Já João Biazi analisa se os depósitos judiciais feitos pelo Hopi Hari teriam sido aptos a purgar a mora (quitar a dívida). Ele afirma no documento que “sim, eles oferecem pagamento integral da dívida (...) O pedido adicional da Favi quanto aos honorários advocatícios não comporta justificativa (...) As partes nunca pactuaram qualquer remuneração de honorários advocatícios contratuais e não há qualquer registro – sequer inferência – sobre o valor de 30% sobre o valor total da dívida. O valor efetivamente devido à época foi demonstrado em esforço pericial confirmado pelo juízo de primeiro grau em sentença”.

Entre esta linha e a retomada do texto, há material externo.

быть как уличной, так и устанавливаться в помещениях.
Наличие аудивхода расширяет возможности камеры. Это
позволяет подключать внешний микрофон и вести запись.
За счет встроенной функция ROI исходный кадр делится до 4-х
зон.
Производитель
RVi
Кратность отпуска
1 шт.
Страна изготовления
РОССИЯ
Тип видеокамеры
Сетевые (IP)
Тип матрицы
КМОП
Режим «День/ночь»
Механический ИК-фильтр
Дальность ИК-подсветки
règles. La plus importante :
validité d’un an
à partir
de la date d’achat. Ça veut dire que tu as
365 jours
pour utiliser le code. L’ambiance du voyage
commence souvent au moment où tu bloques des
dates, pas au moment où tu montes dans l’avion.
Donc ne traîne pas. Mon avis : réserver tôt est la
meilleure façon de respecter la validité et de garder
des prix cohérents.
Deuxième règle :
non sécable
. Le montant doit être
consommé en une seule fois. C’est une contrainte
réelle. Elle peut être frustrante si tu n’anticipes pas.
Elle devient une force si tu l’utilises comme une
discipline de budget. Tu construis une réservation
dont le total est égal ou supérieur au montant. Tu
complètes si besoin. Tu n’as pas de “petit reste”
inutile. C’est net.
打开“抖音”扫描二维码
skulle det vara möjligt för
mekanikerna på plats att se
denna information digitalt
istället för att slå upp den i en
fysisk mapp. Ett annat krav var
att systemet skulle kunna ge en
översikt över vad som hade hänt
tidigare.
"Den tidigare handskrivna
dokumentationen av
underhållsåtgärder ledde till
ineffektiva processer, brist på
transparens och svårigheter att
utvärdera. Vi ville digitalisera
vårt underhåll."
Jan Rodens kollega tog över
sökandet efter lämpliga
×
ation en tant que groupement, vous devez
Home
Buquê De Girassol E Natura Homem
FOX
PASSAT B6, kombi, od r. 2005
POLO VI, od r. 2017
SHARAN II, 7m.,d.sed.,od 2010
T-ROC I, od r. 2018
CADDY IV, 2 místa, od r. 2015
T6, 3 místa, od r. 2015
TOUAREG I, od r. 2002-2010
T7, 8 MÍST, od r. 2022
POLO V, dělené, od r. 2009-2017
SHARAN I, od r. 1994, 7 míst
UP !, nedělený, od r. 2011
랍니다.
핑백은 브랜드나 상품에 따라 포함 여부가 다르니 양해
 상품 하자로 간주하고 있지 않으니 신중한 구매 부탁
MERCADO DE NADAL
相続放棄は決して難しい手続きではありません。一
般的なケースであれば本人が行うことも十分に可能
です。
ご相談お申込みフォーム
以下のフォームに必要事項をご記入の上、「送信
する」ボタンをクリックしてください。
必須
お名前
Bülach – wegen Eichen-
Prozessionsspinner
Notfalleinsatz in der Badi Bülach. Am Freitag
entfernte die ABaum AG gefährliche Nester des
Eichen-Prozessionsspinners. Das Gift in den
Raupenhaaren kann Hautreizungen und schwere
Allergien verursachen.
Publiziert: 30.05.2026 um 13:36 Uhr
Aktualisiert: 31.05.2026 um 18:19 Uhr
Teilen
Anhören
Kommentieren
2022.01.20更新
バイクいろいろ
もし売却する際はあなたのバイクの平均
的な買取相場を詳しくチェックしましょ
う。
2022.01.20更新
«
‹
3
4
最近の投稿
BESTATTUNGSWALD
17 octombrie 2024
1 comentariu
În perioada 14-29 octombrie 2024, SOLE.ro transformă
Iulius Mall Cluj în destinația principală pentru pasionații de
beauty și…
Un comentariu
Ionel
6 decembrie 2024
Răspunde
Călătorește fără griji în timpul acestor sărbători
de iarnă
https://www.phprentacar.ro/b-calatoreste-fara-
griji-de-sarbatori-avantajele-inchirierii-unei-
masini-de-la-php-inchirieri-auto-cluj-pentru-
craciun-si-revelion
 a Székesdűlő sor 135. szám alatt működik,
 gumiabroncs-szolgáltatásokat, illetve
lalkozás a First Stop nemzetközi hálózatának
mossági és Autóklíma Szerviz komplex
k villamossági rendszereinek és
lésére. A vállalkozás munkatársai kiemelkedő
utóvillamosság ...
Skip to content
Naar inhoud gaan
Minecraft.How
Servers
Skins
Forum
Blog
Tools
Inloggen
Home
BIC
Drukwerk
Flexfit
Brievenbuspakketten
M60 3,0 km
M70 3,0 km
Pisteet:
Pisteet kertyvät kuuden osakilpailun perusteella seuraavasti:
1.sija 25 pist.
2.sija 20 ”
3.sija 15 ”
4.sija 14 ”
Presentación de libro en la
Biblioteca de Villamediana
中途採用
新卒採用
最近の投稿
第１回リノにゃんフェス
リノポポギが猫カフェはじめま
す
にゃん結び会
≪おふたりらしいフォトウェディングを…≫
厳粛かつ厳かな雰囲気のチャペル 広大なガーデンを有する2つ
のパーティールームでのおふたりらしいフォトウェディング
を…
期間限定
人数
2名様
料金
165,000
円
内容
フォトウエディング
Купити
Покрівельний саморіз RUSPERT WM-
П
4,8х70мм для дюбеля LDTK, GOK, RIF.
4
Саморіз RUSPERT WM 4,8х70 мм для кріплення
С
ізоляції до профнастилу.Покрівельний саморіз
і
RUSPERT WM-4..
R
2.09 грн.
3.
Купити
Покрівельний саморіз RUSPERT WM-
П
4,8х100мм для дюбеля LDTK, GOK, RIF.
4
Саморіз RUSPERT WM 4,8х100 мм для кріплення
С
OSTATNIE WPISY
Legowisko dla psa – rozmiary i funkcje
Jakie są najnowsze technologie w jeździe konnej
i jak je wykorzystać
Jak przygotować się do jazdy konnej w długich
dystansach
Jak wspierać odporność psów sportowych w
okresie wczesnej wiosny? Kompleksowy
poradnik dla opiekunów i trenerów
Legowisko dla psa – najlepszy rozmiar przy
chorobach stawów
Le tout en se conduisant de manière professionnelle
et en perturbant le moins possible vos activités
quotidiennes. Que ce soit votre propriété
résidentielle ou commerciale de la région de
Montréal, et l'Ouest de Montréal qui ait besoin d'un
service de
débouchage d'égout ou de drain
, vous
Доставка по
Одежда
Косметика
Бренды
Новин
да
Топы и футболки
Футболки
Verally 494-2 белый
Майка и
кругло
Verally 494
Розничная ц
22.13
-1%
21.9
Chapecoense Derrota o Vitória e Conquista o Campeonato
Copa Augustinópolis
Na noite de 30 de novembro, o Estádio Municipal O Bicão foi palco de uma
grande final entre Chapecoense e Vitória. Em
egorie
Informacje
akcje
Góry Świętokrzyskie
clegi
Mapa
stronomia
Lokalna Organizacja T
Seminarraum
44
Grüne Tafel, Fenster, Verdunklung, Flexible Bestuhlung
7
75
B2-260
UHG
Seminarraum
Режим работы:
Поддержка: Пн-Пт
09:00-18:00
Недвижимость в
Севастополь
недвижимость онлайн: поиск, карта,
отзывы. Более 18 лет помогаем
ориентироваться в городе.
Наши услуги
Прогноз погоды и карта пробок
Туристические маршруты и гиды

Seria possível à Favi, então, requisitar em cartório a consolidação do bem imóvel dado em garantia fiduciária, como o fez? Segundo Biazi, “não. A notificação feita no dia 15 de agosto de 2017 não respeitou os preceitos normativos exigidos pelo artigo 26, §1º da Lei de Alienação Fiduciária de Bens Imóveis, uma vez que houve cobrança de valores excessivos e em nada relacionados com o conteúdo da avença garantida. Nesse sentido, deve ser reconhecida a nulidade da referida intimação”.

Segunda instância

Na segunda instância, contudo, o desembargador Décio Rodrigues, relator do recurso de apelação, ignorando as fortes argumentações do apelo e dos pareceres de especialistas, também não avançou nas questões essenciais do processo, como assegurar ao devedor fiduciante a faculdade de pagamento das prestações vencidas até a data da averbação da consolidação da propriedade no patrimônio do credor.

“Interpusemos recurso especial sobre a decisão colegiada, suspendendo novamente o procedimento de consolidação da propriedade, ou seja, impedindo a Favi tomar para si a área e a colocar, de repente, em leilão”, afirma Ferreira.

O recurso foi aceito agora, em 21 de junho, pelo presidente da Seção de Direito Privado, Heraldo de Oliveira Silva, remetendo o caso para o Superior Tribunal de Justiça, que irá avaliar o pedido de nulidade e eventual violação de lei.  

Valor acima do pedido

O advogado salienta que “foi depositado dinheiro no processo, que chega a mais de R$ 1,1 milhão, valor acima do que foi pedido inicialmente pela Favi, de R$ 884,8 mil”. O valor, acredita, tem de ser aceito. “O princípio da lei não é para o credor tomar para si o bem alienado, mas satisfazer o valor emprestado. A lei faculta pagar e quitar a dívida", afirma. Os advogados do parque acham estranhas, obscuras, as intenções da outra parte, mas acreditam que o STJ irá avaliar melhor a situação.

Sócios

A Favi então quer o terreno para colocá-lo a leilão? Segundo um dos donos da empresa, “vai depender”. “Essa ação não foi uma decisão minha, foi do meu sócio. Nem sei quem está tocando esse processo para confirmar o nome do advogado. Olha, é só isso, tá bom? Obrigado, bom dia”, disse Correa ao finalizar o contato com a reportagem. Ele assina a cessão de crédito com o Safra e a notificação para o Hopi Hari. 

Procurados, os advogados da Favi Empreendimentos não retornaram os contatos do Portal iG . No STJ, o Hopi Hari será defendido pelo escritório Barci de Moraes, em parceria com o escritório Cotrim Advogados Associados.